## SELECTED PASSAGE
--------
Step 6: Test Your Agent with Sample Sales Data
Time to run it. Add this block at the bottom of your file to kick everything off when you execute the script directly:
sales_forecast_agent.py (continued)# --- Entry Point ---
def main():
agent = SalesForecastingAgent()
query = (
"Analyze our sales performance across all three categories — Software, "
"Consulting, and Support. Calculate growth rates, identify our best-performing "
"months, and give me a 3-month revenue forecast for each category. "
"Wrap up with a total projected revenue for the next quarter."
)
result = agent.run(query)
print("\n" + "=" * 60)
print("SALES FORECAST REPORT")
print("=" * 60)
print(result)
print("=" * 60)
if __name__ == "__main__":
main()Run it with:
terminalpython sales_forecast_agent.py
Here's what your output will look like:
example output[Agent] Received query: Analyze our sales performance across all three categories...
[Agent] Calling Claude (iteration 1)...
--------
Collected data entries
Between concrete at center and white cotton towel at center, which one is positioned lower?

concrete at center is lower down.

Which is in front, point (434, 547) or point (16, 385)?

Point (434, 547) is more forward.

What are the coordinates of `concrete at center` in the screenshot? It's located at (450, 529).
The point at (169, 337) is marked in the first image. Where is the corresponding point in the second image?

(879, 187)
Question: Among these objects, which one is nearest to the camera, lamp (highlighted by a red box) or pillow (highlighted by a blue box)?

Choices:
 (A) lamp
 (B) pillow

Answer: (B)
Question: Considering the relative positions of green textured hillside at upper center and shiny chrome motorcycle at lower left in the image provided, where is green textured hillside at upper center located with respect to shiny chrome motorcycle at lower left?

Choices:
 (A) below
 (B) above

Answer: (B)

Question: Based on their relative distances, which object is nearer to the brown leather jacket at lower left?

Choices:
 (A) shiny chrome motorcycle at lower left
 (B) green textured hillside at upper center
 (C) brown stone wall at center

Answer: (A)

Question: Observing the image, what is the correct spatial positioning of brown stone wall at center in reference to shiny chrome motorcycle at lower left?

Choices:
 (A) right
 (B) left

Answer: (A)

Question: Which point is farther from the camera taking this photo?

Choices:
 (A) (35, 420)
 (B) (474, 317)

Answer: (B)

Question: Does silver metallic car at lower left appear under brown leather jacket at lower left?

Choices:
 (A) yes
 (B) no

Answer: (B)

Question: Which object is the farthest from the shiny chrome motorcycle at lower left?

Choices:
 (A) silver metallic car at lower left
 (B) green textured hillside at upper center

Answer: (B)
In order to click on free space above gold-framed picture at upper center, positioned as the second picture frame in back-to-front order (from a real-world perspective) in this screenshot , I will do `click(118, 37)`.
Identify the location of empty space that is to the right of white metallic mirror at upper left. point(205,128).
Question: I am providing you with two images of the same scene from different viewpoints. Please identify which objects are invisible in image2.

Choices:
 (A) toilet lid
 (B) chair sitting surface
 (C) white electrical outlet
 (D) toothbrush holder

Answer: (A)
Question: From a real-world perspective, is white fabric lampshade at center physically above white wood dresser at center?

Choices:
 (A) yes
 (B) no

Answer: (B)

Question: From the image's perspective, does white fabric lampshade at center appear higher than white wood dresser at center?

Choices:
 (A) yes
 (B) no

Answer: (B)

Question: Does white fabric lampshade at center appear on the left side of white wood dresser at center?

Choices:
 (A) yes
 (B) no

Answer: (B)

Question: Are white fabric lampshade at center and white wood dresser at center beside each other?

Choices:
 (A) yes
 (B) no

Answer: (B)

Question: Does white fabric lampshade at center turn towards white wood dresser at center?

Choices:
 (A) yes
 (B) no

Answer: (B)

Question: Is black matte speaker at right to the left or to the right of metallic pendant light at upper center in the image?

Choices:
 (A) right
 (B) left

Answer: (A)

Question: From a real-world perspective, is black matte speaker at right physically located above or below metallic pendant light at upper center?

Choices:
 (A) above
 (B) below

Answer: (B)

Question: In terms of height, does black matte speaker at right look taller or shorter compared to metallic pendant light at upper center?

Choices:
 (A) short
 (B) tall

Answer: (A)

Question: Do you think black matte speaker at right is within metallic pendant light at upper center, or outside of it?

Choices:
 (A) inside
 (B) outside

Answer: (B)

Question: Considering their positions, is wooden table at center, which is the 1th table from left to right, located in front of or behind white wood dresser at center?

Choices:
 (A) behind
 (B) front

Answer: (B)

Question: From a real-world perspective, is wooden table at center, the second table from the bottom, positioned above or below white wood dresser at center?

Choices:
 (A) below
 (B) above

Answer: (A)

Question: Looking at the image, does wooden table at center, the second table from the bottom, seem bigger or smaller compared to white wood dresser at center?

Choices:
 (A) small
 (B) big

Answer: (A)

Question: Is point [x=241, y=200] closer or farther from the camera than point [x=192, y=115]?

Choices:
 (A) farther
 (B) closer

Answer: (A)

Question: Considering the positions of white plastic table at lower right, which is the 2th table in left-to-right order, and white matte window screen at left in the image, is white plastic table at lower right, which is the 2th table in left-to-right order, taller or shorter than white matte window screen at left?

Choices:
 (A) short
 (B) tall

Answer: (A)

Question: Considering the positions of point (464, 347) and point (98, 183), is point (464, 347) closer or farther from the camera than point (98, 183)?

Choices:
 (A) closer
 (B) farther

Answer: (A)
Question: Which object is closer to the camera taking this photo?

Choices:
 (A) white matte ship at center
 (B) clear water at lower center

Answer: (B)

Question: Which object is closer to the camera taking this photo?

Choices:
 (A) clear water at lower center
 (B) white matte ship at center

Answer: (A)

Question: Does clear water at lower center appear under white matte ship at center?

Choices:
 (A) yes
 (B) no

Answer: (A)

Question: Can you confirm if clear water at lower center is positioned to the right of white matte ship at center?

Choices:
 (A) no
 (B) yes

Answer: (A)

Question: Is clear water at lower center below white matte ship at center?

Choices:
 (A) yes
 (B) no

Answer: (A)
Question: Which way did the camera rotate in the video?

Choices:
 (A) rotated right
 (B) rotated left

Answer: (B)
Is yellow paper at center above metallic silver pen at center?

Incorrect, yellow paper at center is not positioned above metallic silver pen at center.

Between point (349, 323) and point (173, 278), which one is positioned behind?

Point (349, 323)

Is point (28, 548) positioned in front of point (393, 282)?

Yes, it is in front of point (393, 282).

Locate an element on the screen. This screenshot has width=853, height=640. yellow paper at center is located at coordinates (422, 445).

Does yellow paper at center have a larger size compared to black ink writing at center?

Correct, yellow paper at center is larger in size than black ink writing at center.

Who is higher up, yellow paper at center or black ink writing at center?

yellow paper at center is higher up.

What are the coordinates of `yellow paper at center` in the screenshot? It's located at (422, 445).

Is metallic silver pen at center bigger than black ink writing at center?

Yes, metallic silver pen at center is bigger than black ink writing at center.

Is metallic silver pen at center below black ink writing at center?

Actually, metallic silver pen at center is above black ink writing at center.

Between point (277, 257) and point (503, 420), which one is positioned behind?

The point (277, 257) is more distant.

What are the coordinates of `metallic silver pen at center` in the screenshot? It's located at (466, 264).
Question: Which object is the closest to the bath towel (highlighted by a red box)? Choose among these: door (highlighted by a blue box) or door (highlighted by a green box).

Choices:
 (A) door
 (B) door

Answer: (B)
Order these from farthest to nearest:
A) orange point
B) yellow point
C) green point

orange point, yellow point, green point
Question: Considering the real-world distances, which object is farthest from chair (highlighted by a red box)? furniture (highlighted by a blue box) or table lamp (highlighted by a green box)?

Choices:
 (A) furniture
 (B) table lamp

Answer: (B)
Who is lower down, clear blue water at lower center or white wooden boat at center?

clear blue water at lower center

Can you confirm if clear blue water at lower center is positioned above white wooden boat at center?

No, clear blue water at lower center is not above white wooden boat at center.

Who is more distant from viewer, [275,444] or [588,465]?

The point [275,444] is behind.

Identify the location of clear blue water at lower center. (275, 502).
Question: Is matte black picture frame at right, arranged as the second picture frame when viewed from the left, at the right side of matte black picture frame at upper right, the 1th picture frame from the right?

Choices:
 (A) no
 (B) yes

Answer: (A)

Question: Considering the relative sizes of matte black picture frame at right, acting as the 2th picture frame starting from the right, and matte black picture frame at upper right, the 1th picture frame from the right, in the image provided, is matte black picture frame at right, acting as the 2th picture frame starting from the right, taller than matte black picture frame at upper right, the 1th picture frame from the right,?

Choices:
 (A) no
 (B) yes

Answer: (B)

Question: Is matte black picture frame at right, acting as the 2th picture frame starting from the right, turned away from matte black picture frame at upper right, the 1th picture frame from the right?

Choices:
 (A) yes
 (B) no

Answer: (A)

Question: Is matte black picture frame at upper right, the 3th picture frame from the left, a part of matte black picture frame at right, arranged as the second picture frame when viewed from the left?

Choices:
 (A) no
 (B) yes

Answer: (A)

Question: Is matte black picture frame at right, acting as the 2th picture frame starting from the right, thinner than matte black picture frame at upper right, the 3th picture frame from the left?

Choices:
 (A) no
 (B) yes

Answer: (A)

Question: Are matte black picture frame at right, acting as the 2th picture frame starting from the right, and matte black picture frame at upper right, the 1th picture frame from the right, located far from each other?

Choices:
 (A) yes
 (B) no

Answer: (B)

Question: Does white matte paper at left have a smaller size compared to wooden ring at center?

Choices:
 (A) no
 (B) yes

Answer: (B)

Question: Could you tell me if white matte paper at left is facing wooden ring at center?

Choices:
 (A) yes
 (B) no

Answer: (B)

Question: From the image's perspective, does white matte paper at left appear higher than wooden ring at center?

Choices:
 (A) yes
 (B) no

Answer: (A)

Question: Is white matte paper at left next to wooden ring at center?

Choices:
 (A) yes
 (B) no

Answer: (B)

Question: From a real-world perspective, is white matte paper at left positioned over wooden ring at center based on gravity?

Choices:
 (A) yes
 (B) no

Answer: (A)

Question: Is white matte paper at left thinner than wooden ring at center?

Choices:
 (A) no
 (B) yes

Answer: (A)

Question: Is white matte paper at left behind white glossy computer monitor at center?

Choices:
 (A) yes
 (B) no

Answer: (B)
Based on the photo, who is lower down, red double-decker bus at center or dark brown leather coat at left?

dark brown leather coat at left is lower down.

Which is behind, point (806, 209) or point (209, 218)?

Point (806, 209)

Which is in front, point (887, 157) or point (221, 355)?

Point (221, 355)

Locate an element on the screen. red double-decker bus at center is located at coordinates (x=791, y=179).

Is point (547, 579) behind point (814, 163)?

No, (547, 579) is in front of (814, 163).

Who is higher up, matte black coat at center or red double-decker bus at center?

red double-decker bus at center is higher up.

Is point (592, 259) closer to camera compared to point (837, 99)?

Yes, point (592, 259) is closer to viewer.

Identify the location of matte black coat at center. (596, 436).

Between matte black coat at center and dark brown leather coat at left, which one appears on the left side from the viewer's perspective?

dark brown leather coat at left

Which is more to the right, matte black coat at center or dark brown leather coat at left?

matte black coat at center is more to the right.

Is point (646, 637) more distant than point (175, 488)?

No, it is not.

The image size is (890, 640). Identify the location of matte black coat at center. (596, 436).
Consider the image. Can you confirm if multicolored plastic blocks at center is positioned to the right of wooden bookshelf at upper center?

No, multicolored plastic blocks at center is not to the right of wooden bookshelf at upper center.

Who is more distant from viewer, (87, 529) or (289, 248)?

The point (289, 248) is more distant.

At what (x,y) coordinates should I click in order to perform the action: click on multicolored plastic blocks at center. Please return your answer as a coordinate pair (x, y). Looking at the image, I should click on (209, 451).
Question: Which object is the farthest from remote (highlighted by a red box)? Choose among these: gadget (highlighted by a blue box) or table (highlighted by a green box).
--------
## ACTIVITY A
Which three categories does the query in the sales forecast agent tutorial ask the agent to analyze?
## ACTIVITY B
Continue the sales forecast agent tutorial from its last line of example output.
The rows come from a separate source, not from the sales forecast agent tutorial.

## TASK OUTPUT A
Software, Consulting, and Support.

## TASK OUTPUT B
[Agent] Executing tool: get_sales_summary with input: {'category': 'all'}
[Agent] Tool result: {"category": "all", "total_revenue": 434821.45, "total_units_sold": 1847, "average_monthly_revenue": 36235.12, "months_analyzed": 12}
[Agent] Executing tool: calculate_growth_rate with input: {'category': 'Software'}
[Agent] Tool result: {"category": "Software", "average_monthly_growth_rate_pct": 4.21, "latest_monthly_revenue": 23847.33, "data_points": 12}
[Agent] Executing tool: calculate_growth_rate with input: {'category': 'Consulting'}
[Agent] Tool result: {"category": "Consulting", "average_monthly_growth_rate_pct": 2.18, "latest_monthly_revenue": 14392.11, "data_points": 12}
[Agent] Executing tool: calculate_growth_rate with input: {'category': 'Support'}
[Agent] Tool result: {"category": "Support", "average_monthly_growth_rate_pct": 1.03, "latest_monthly_revenue": 5284.67, "data_points": 12}
[Agent] Calling Claude (iteration 2)...
[Agent] Executing tool: forecast_next_months with input: {'category': 'Software', 'months_ahead': 3}
[Agent] Tool result: {"category": "Software", "forecast_months": 3, "monthly_trend_slope": 412.33, "forecasts": [{"month": "2026-01", "predicted_revenue": 24259.66}, {"month": "2026-02", "predicted_revenue": 24671.99}, {"month": "2026-03", "predicted_revenue": 25084.